Grinning fondly through a mock ferocity, the man hung up the hose and dropped down from the dam. The girl scrambled out of the cab and ran from him, still laughing.
“Darling,” she sobbed, “you looked so silly—”
“Stop ’em!” whispered Lord.
Instantly, the automatics crashed. The girl crumpled down beside the bright machine. The man ran another step, uttered a strangled cry, fell sprawling on top of her.
“My God!” Doyle shouted incredulous protest. “What have you done?”
The dwarfish Squaredealer fired twice more, expertly. His bullets thudded into the quivering bodies. The bitter reek of smoke stung my nostrils. Nodding to his bleak-faced gunmen, he rose calmly to his feet.
“Well, they didn’t get away.” His nasal voice had a shocking complacency. “I thought they might have seen us. Now we’ll have to work fast, to learn what we can and get away to space. Doyle, call the craft—have it brought here at once. Cameron, inspect that machine—Mr. Hudd will want a full report on it. We’ll look for their weapons.”
Doyle had the self-discipline of a good officer. He was white-lipped, stunned, but any protest must wait for the proper channels. He reached obediently for the little radiophone which I had been carrying.
Cameron’s discipline was not so fine.
“You fool!” His blue eyes glared at Lord, his low voice crackling with anger. “You murdering fool! You had no excuse for that.”
His brown fists clenched. For one terrified moment, I thought he was going to strike the Squaredealer. Lord must have thought so too, for he no
dded at his two black gunmen and stepped quickly back.
“Please, Jim.” I caught Cameron’s quivering arm. “You’ll only get us shot.”

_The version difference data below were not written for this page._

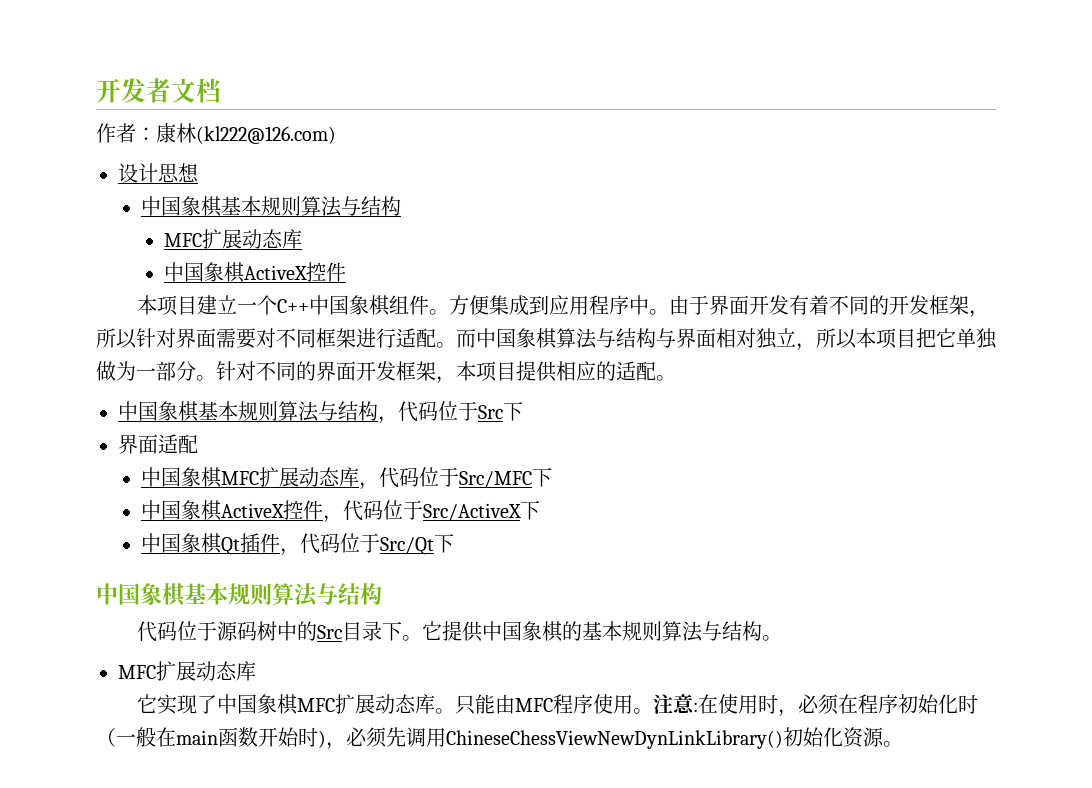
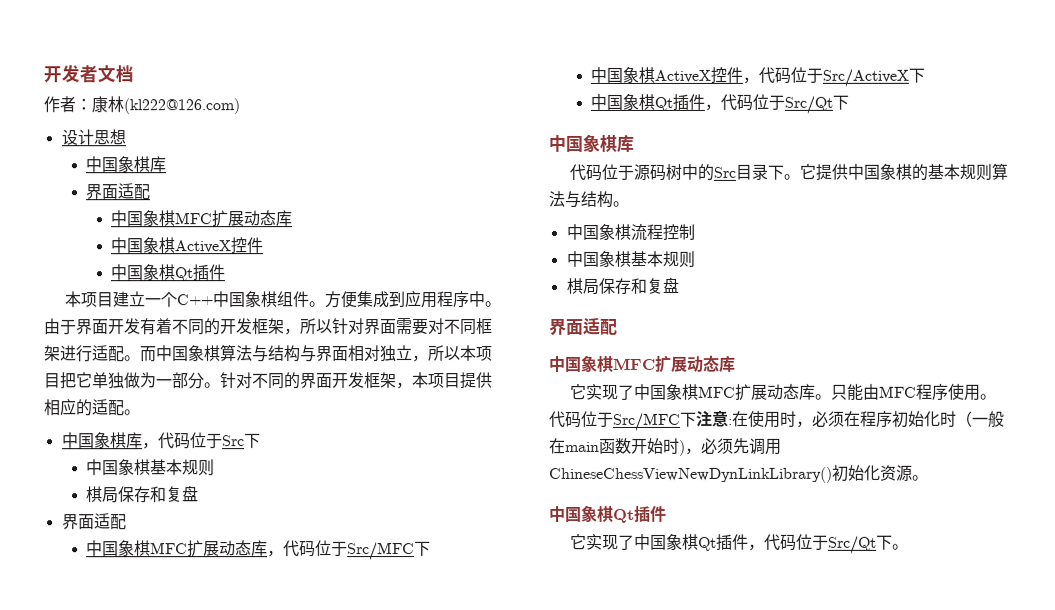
[221,196,402,217] 基本规则算法与结构 // -> [149,156,167,173] [85,183,151,200] [110,210,176,227] 库 // 界面适配 // 中国象棋
(347, 272) none -> [110,264,226,282] // 中国象棋Qt插件
[198,401,378,422] 基本规则算法与结构 -> [125,432,143,449] 库
(523, 411) none -> [86,459,216,477] [86,485,200,504] // 中国象棋基本规则 // 棋局保存和复盘
[184,583,382,607] 基本规则算法与结构 -> [616,134,634,153] 库
(783, 638) none -> [565,223,695,241] [565,250,695,268] [565,276,679,295] [549,317,618,336] [549,354,614,373] 中国象棋流程控制 // 中国象棋基本规则 // 棋局保存和复盘 // 界面适配 // 中国象棋
(654, 711) none -> [549,410,697,431] 代码位于Src/MFC下
(903, 744) none -> [549,504,667,523] [569,533,909,554] // 中国象棋Qt插件 // 它实现了中国象棋Qt插件，代码位于Src/Qt下。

“Quite right.” Lord retreated again, watchfully. “Any further trouble, and I’ll shoot you with pleasure. In any case, I shall report your insubordination. Now—if you want to stay alive—inspect that machine.”

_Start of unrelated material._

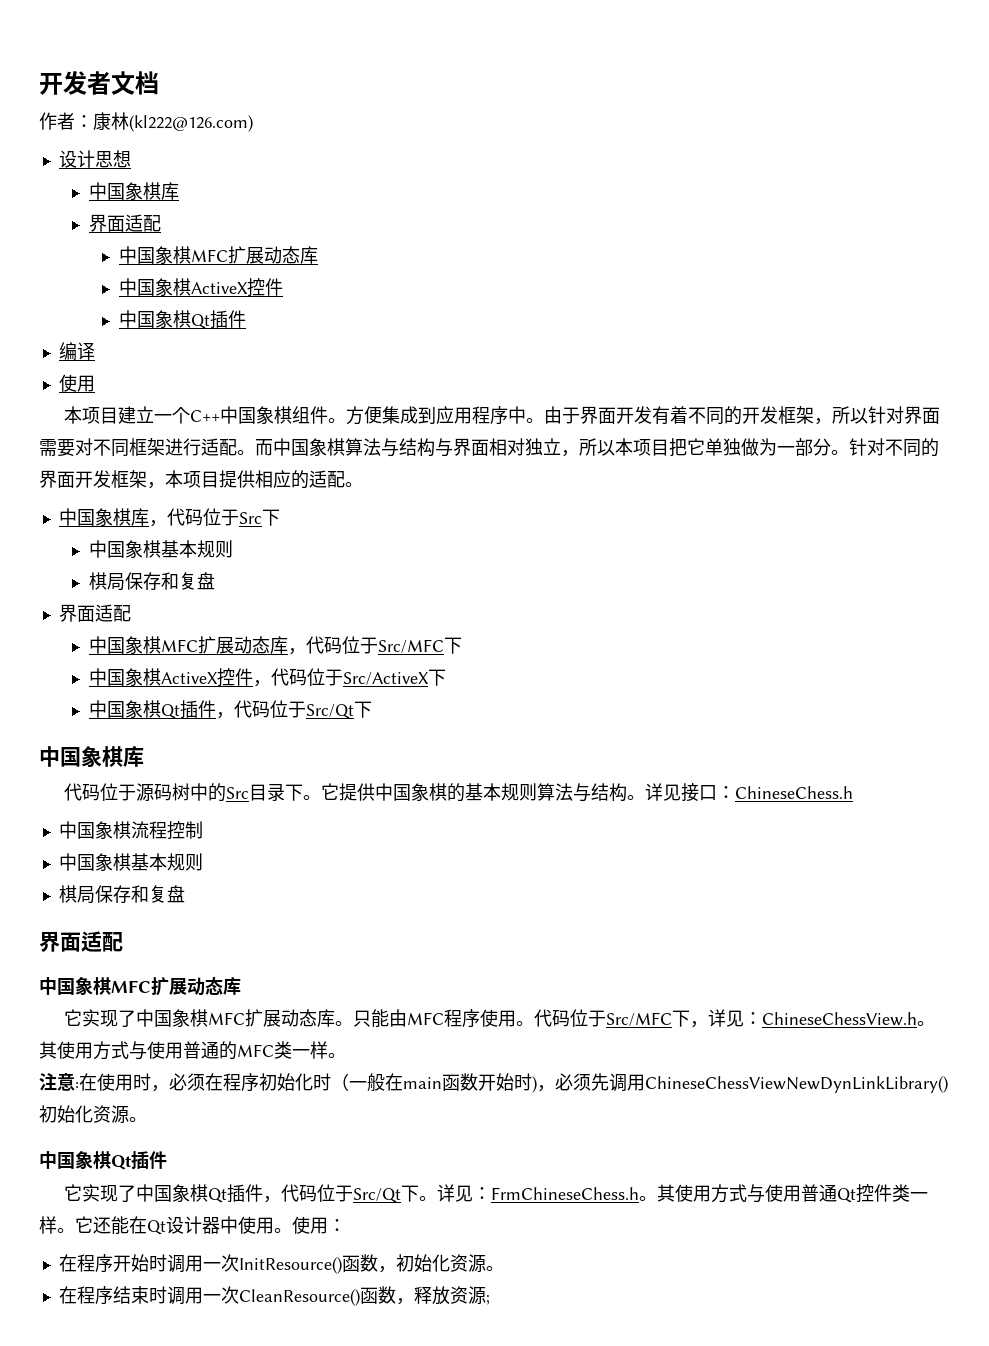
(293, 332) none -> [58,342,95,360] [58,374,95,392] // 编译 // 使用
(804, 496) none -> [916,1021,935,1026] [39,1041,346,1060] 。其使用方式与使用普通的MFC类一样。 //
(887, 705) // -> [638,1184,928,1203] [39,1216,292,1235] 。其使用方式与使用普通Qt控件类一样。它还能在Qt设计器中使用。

Angrily, Cameron shrugged off my hand. He stood facing Lord, defiant. Slowly—with an eager, dreadful little twist of his thin, pale lips—Lord raised his gun. Cameron gulped, shrugged, turned silently toward the bright machine.
Lord and his men searched the bodies. They found no weapons. The gunmen came back with a ring and a watch and a jeweled comb they had taken from the girl.
Cameron attacked the machine with an intense, trembling savagery of movement—as if it had been a substitute for Lord. After a few moments, however, a sudden consuming interest seemed to swallow his wrath. His lean face became intent, absorbed. His fingers were steady again, very quick and skillful. Soon he was whistling with his teeth, so softly that Lord seemed not to hear.
I tried to help him, ineffectually. The machine baffled me utterly. Obviously, it had turned ordinary stone and soil into a very strong quick-setting concrete, a feat which seemed remarkable enough. There was, however, something more astonishing.
The machine had evidently used a great deal of electrical power. Electric motors drove the tracks and moved the bucket; heavy busbars ran into the cylinder where soil became cement. Strangely, however, I couldn’t find the source of that power. There was no lead-in cable, no space for batteries, no possible receiver for broadcast power, certainly nothing bulky enough to be any kind of fission-engine. Yet there was current—as a painful shock convinced me. So far as I could determine, it just appeared spontaneously in the circuits.
Bewildered—shaken, too, by that unexpected shock—I stood back to watch. Working with such an eager-faced absorption that I didn’t dare to question him, Cameron was studying a bit of the wiring which, for no reason that I could see, was formed into a double coil of oddly twisted turns. His absently whistled notes turned gay.